Fine tuning and Advanced features

Memory Source

A heap memory source is used when a heap needs additional memory to be added to the free list to satisfy an allocation request. The heap memory source defaults to the operating system. Use SetMemorySource to change the memory source of the heap.

Allocation granularity

The memory manager allocates memory from its memory source in chunks and then splits this into smaller pieces as necessary to satisfy allocation requests. If an allocation request size is larger than the chunk size then enough memory is allocated from the memory source to satisfy the request. You can control the size of memory chunks, with SetChunkSize.

Why would you want to? Consider this

Assume the operating system allocation size is 16k, and your applications makes numerous requests of 9k. The memory manager will get 16k chunks from the operating system and split out 9k for your request. This leaves 7k chunks in the free list. The next 9k request will need to get another chunk from the operating system and split it. Now you have two 7k chunks in the free list. These chunks can be used for  7k or smaller requests, but what if the 9k chunks dominate. Your application will be wasting memory because there will be an excess of available memory in the free list whose size can never satisfy the dominant request, which in this example is 9k.

A heap has two options to handle allocations larger than the chunk size. This option is controlled via SetChunkSize.

  1. Allocate the memory and add it to the internal heap memory list.
  2. Allocate memory directly from the memory source, and deallocate the memory directly back to the memory source on deallocation. This can help in reducing or eliminating memory block fragmentation in many situations.

Minimum allocation size

The memory manager has a minimum allocation size due to its overhead and operations. You can change the minimum allocation size should you desire. You can never set a minimum smaller than default minimum value. Use SetMinAllocSize to change the minimum allocation size.

Search strategy

The memory manager supports two search strategies to find blocks of memory in the free list to satisfy allocation requests, FirstFit and BestFit. Use SetStrategy to change the strategy for a given heap.

FirstFit will take the first block it finds with a size the same as or bigger than the allocation request. If the block is bigger it will be split into two pieces and the remainder will remain in the free list.

BestFit will find the blocks closest in size to the allocation request. Obviously best fit is slower than first fit, but it does fragment memory less than first fit. Realistically most applications due not make very heavy use of allocation and deallocation repeatedly through program execution so BestFit should not affect performance. The compiler in the development system uses FirstFit for performance reasons and the others use BestFit since no performance penalty is measurable and memory fragmentation will be less, although it is not much of an issue for these applications.

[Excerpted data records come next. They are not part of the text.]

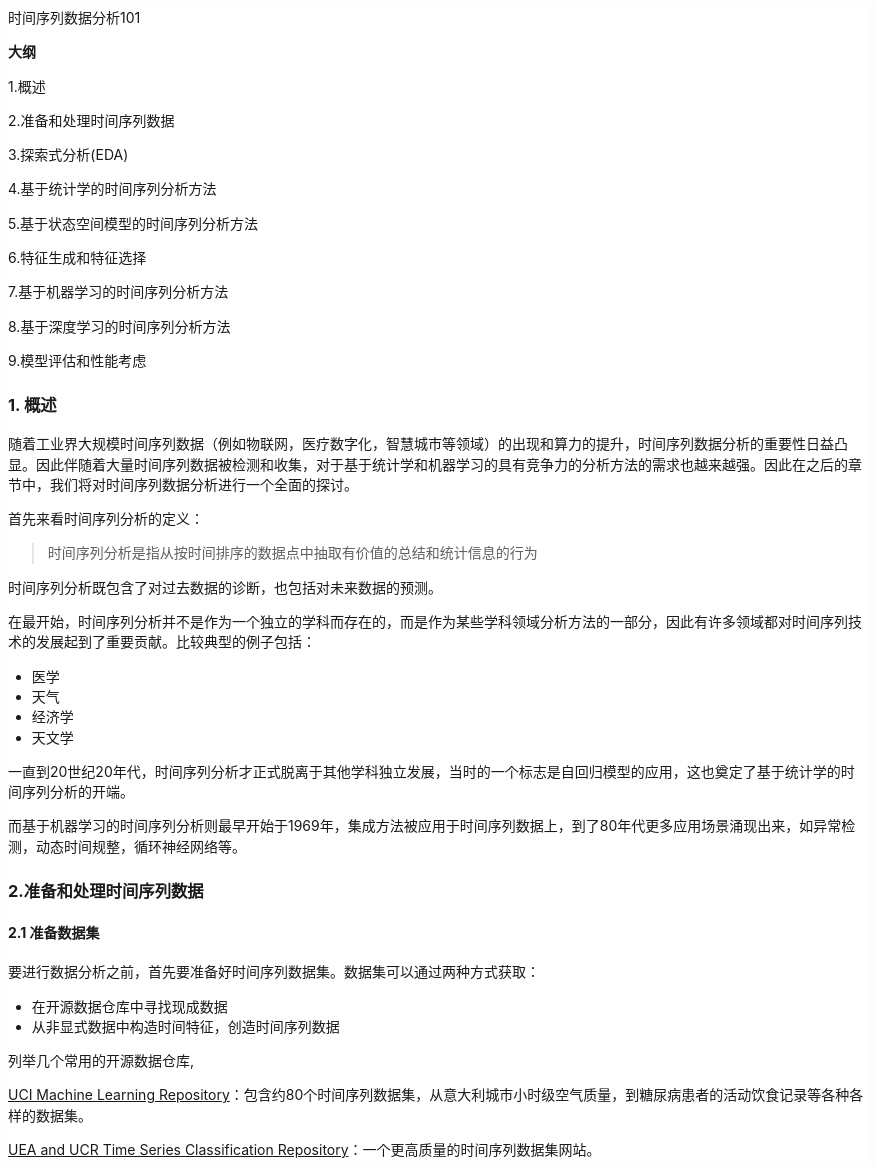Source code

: 时间序列数据分析101

**大纲**

1.概述

2.准备和处理时间序列数据

3.探索式分析(EDA)

4.基于统计学的时间序列分析方法

5.基于状态空间模型的时间序列分析方法

6.特征生成和特征选择

7.基于机器学习的时间序列分析方法

8.基于深度学习的时间序列分析方法

9.模型评估和性能考虑



### 1. 概述

随着工业界大规模时间序列数据（例如物联网，医疗数字化，智慧城市等领域）的出现和算力的提升，时间序列数据分析的重要性日益凸显。因此伴随着大量时间序列数据被检测和收集，对于基于统计学和机器学习的具有竞争力的分析方法的需求也越来越强。因此在之后的章节中，我们将对时间序列数据分析进行一个全面的探讨。

首先来看时间序列分析的定义：

> 时间序列分析是指从按时间排序的数据点中抽取有价值的总结和统计信息的行为

时间序列分析既包含了对过去数据的诊断，也包括对未来数据的预测。

在最开始，时间序列分析并不是作为一个独立的学科而存在的，而是作为某些学科领域分析方法的一部分，因此有许多领域都对时间序列技术的发展起到了重要贡献。比较典型的例子包括：

- 医学
- 天气
- 经济学
- 天文学

一直到20世纪20年代，时间序列分析才正式脱离于其他学科独立发展，当时的一个标志是自回归模型的应用，这也奠定了基于统计学的时间序列分析的开端。

而基于机器学习的时间序列分析则最早开始于1969年，集成方法被应用于时间序列数据上，到了80年代更多应用场景涌现出来，如异常检测，动态时间规整，循环神经网络等。



### 2.准备和处理时间序列数据

#### 2.1 准备数据集

要进行数据分析之前，首先要准备好时间序列数据集。数据集可以通过两种方式获取：

- 在开源数据仓库中寻找现成数据
- 从非显式数据中构造时间特征，创造时间序列数据

列举几个常用的开源数据仓库,

[UCI Machine Learning Repository](https://archive.ics.uci.edu/ml/index.php)：包含约80个时间序列数据集，从意大利城市小时级空气质量，到糖尿病患者的活动饮食记录等各种各样的数据集。

[UEA and UCR Time Series Classification Repository](http://www.timeseriesclassification.com/index.php)：一个更高质量的时间序列数据集网站。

A related item to search strategy is the combine mode.  This is very advanced and should not be touched, unless you fully understand the option. The only real use this has is when SetMinAllocSize, FirstFit and NoCombine are used in combination. With this setup you can get extremely fast allocations under very, very heavy allocation/deallocation sequences. All allocated blocks need to be the same size, or multiples of a base size(including overhead). SetMinAllocSize can help maintain a common block size.

Block split strategy

The memory manager supports two split strategies to break large blocks of memory into smaller blocks in the free list to satisfy allocation requests, SplitTopDown and SplitBottomUp. Use SetSplitStrategy to change the strategy for a given heap. Changing the strategy does have the possibility of increasing application performance if the application data structures become better ordered such that the processor cache hit rate is increased.

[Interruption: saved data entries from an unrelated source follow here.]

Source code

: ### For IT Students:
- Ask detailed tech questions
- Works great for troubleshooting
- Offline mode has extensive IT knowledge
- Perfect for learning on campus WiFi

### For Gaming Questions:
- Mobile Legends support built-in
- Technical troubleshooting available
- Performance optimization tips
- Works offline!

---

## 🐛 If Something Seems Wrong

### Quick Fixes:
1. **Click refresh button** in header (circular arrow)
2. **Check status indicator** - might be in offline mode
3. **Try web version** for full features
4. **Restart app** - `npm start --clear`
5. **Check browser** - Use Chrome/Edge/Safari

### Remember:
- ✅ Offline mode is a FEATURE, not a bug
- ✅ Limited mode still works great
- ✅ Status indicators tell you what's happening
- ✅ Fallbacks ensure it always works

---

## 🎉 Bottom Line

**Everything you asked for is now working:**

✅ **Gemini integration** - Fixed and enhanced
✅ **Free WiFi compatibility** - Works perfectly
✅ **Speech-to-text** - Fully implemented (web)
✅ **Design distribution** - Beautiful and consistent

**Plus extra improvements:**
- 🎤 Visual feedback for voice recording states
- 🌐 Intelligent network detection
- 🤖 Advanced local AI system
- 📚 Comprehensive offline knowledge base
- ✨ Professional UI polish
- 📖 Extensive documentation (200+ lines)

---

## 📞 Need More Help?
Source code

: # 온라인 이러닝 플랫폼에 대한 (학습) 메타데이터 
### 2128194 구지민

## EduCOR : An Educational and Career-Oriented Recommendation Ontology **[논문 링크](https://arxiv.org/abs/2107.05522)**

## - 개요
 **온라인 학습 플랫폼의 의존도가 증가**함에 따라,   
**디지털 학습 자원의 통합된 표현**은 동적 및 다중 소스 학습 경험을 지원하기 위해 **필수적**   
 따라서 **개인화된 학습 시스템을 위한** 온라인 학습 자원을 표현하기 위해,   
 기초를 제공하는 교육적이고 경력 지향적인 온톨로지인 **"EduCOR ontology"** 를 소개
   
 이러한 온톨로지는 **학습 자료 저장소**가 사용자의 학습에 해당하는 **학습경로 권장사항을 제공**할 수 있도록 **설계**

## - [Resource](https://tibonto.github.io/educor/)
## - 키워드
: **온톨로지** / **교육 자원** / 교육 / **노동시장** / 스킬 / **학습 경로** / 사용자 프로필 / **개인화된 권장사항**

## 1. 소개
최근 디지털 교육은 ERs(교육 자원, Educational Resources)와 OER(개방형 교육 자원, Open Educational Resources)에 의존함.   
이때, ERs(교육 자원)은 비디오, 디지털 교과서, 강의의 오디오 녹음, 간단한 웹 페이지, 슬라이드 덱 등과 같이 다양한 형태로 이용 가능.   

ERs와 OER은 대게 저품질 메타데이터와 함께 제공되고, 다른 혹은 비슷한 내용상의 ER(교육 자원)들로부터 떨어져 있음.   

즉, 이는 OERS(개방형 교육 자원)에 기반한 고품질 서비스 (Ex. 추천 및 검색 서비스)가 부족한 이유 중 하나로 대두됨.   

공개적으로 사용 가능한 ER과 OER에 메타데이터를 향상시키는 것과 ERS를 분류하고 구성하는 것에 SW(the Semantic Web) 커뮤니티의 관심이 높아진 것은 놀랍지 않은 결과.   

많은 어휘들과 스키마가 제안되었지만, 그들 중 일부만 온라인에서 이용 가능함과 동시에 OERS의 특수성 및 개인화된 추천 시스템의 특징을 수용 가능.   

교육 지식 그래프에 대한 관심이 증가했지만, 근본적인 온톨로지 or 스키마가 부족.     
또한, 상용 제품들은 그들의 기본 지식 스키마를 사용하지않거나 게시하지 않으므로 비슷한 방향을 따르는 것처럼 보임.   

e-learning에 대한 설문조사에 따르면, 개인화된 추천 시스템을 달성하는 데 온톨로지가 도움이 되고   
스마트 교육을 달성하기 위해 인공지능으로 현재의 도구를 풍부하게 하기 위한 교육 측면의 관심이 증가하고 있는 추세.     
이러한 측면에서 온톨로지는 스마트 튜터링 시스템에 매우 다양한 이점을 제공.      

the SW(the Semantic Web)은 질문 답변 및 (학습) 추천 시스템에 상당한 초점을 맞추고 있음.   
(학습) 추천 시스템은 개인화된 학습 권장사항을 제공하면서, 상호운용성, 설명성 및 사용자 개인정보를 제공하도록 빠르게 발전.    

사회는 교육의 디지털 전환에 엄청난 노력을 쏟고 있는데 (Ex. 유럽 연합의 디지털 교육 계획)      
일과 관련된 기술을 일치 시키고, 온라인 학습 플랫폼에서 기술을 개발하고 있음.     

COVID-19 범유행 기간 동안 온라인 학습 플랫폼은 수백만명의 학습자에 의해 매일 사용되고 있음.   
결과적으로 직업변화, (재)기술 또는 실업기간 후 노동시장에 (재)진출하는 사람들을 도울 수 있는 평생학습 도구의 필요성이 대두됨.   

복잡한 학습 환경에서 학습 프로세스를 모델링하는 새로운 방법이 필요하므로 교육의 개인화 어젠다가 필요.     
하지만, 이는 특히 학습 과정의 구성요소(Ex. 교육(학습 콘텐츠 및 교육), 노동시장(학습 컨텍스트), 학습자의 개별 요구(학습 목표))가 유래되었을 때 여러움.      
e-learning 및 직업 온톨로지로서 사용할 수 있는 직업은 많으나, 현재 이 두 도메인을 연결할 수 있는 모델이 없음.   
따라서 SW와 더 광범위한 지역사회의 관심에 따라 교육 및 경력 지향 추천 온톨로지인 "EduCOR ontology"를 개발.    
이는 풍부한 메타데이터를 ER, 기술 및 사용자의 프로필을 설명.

SplitTopDown is the default. The performance of memory allocations is faster with this option. When splitting a block of memory the upper part, higher address, is the portion returned by the allocation request.

SplitBottomUp returns the lower part, lower address, when splitting a larger block of memory.

Allocation error call back procedure

The memory manager allows you to specify a call back procedure that is called when an allocation request is not satisfied. The default behavior is dependent on the language you are using, but the call back can return three options

ReturnNIL Returns a  NIL, or null, value.
RaiseExcept Raises and exception
TryAgain Tries to allocate again, presumably after you have deallocated some memory or preformed some other action that the allocation might succeed.

Use SetHeapError to change the default allocation error procedure.

Restricting the maximum heap size

You may want to limit the amount of memory a heap, or application, may allocate from the operating system. Use SetHeapMax to limit the maximum size of a heap.

You can freeze a heap at a given size at any point by using FreezeHeap. Once a heap is frozen all allocations must be satisfied by blocks in the free list since the heap will no longer request additional memory from its memory source. You unfreeze a heap at any point.

Either of the above can be used if you are implementing a cache which you want to use a limited amount of memory. The debugger in the development system uses this method. You will want to use SetHeapMax or FreezeHeap to limit the memory and then install an error call back procedure. This procedure can free some memory in the cache and then return TryAgain to continue the allocation.

This is how the debugger sets up its symbol cache heap

CacheHeap := AllocHeap();
SetChunkSizeEx(64*1024, FALSE, CacheHeap);
AllocateEx(addr, 1*1024, CacheHeap);(*chunk will be allocated*)
FreezeHeapEx(TRUE, CacheHeap);
DeallocateEx(addr, 1*1024, CacheHeap);
SetHeapErrorEx(CacheFreeProc, CacheHeap);

Aligned allocations

The memory manager by default returns memory blocks that are aligned such that data types are naturally aligned. If you require memory aligned on a different boundary use AllocateAligned.

Thread safety

The memory manager is thread safe by default on those systems that support threads. For code that is single threaded, or code designed such that no heap contention can occur the thread safe ability of the memory manager induces some overhead. Each heap can have thread safety disabled or enabled at will. In most all applications memory allocation and deallocation does not constitute enough execution time within the application to ever notice the small overhead of thread safety. Therefore it is best to leave thread safety enabled.